Dance and exercise plans were developed in conjunction with Strictly Come Dancing judge Craig Revel Horwood and health expert and agony aunt Dr Miriam Stoppard to link the NOS with the initiative. The band Hula Groove, meanwhile, created the new Boogie for your Bones song for free based on the old classic Dry Bones. All of the material, including an instructional video of the dance workout, a PDF of the dance plan and the specially created song were was made available for download on the loveyourbones.org.uk website.

The plan was supported with a nationwide competition to encourage dance schools to compete for the opportunity to dance at the Royal Festival Hall launch event, which was also hosted by fitness guru Lizzie Webb.

The four winning schools were used as part of the ongoing campaign across the country, to demonstrate that the dance plan can be adapted for all. All dance school entries were uploaded to YouTube, with users encouraged to create their own versions.

Measurement and evaluation

Coverage began with more than 20 BBC and independent radio interviews with key spokespeople Revel Horwood and Stoppard.

Overall, coverage eventually included 60 pieces in print - including a double page spread in the Daily Express and several mentions in the Daily Mirror, a piece in Take 5 and a mention in You magazine. There were also 35 items of online coverage generated.

Coverage to date has been worth more than £800,000.

Results

Almost 4,500 people viewed and downloaded the Boogie for your Bones dance plan video, with another 2,300 downloading further instructions. The dance school entries, meanwhile, were viewed 2,800 times.

Overall, the campaign has reached more than 33 million people.

The NOS is now planning to implement Boogie for your Bones more widely in 2009, and America's National Osteoporosis Foundation is also aiming to launch a similar initiative.

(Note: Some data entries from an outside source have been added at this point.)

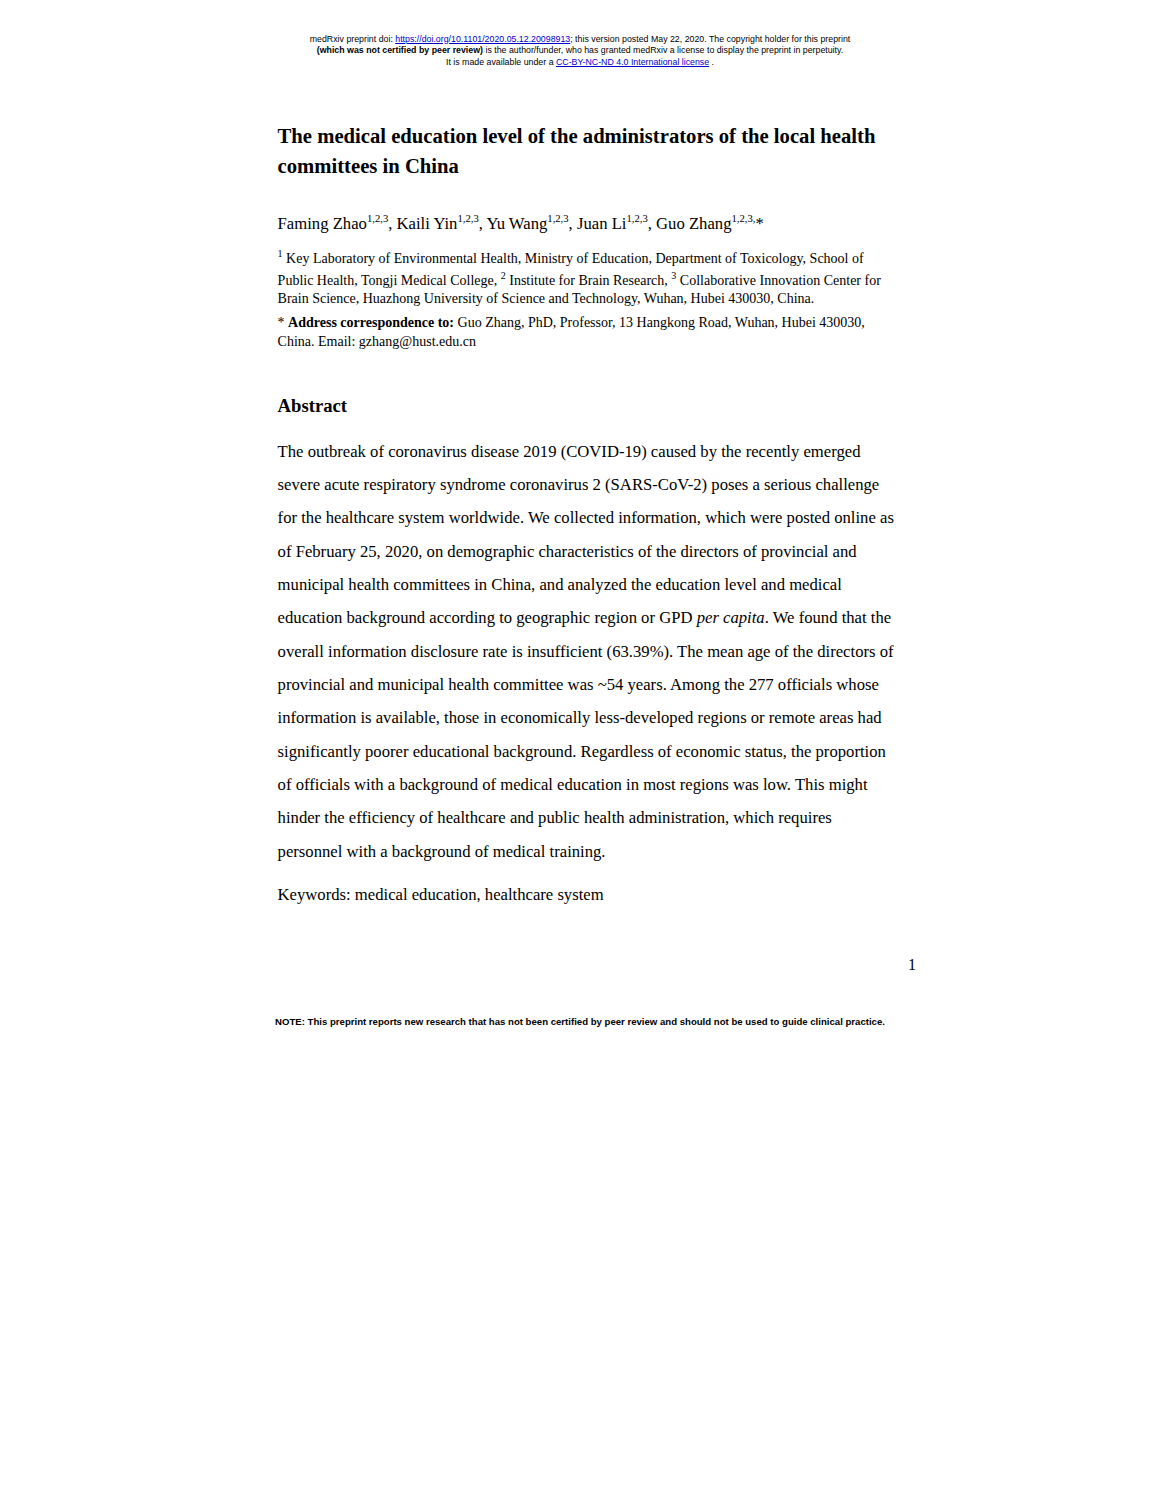medRxiv preprint doi: https://doi.org/10.1101/2020.05.12.20098913; this version posted May 22, 2020. The copyright holder for this preprint
(which was not certified by peer review) is the author/funder, who has granted medRxiv a license to display the preprint in perpetuity.
It is made available under a CC-BY-NC-ND 4.0 International license .
The medical education level of the administrators of the local health committees in China
Faming Zhao1,2,3, Kaili Yin1,2,3, Yu Wang1,2,3, Juan Li1,2,3, Guo Zhang1,2,3,*
1 Key Laboratory of Environmental Health, Ministry of Education, Department of Toxicology, School of Public Health, Tongji Medical College, 2 Institute for Brain Research, 3 Collaborative Innovation Center for Brain Science, Huazhong University of Science and Technology, Wuhan, Hubei 430030, China.
* Address correspondence to: Guo Zhang, PhD, Professor, 13 Hangkong Road, Wuhan, Hubei 430030, China. Email: gzhang@hust.edu.cn
Abstract
The outbreak of coronavirus disease 2019 (COVID-19) caused by the recently emerged severe acute respiratory syndrome coronavirus 2 (SARS-CoV-2) poses a serious challenge for the healthcare system worldwide. We collected information, which were posted online as of February 25, 2020, on demographic characteristics of the directors of provincial and municipal health committees in China, and analyzed the education level and medical education background according to geographic region or GPD per capita. We found that the overall information disclosure rate is insufficient (63.39%). The mean age of the directors of provincial and municipal health committee was ~54 years. Among the 277 officials whose information is available, those in economically less-developed regions or remote areas had significantly poorer educational background. Regardless of economic status, the proportion of officials with a background of medical education in most regions was low. This might hinder the efficiency of healthcare and public health administration, which requires personnel with a background of medical training.
Keywords: medical education, healthcare system
1
NOTE: This preprint reports new research that has not been certified by peer review and should not be used to guide clinical practice.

SECOND OPINION - Carys Thomas Ampofo, Director, Ash Healthcare

This is what we would call a good 'nuts and bolts' media relations campaign. It is a great creative idea playing on the zeitgeist for competitive dance and reality TV and harnessing contemporary channels such as YouTube effectively. It is not clear which generation this is targeting, but reading between the lines it appears it is the younger audience that needs to exercise from an early age to build bones and if this is the case they have hit the nail on the head.

The Good Relations team obviously worked very hard to secure this impressive amount of media coverage. However, it would be good to see more detailed evaluation criteria with specific measures against the objectives. For example, how many unique users did the campaign planners envisage would go to the website? Were there targets to ensure that the website was mentioned in a certain percentage of coverage? I would also hope that the coverage quality - for example message count - was assessed and not just the quantity. Valuing coverage via AVE is a very crude measure and while it can be useful for internal audiences it is not often a good reflection of the depth of quality of a campaign. Ideally, it would be good if outcomes rather than outputs were also evaluated - what changed or what actions resulted from the campaign?

The NOS is wise to trial a campaign before making a large investment and will be pleased with the results.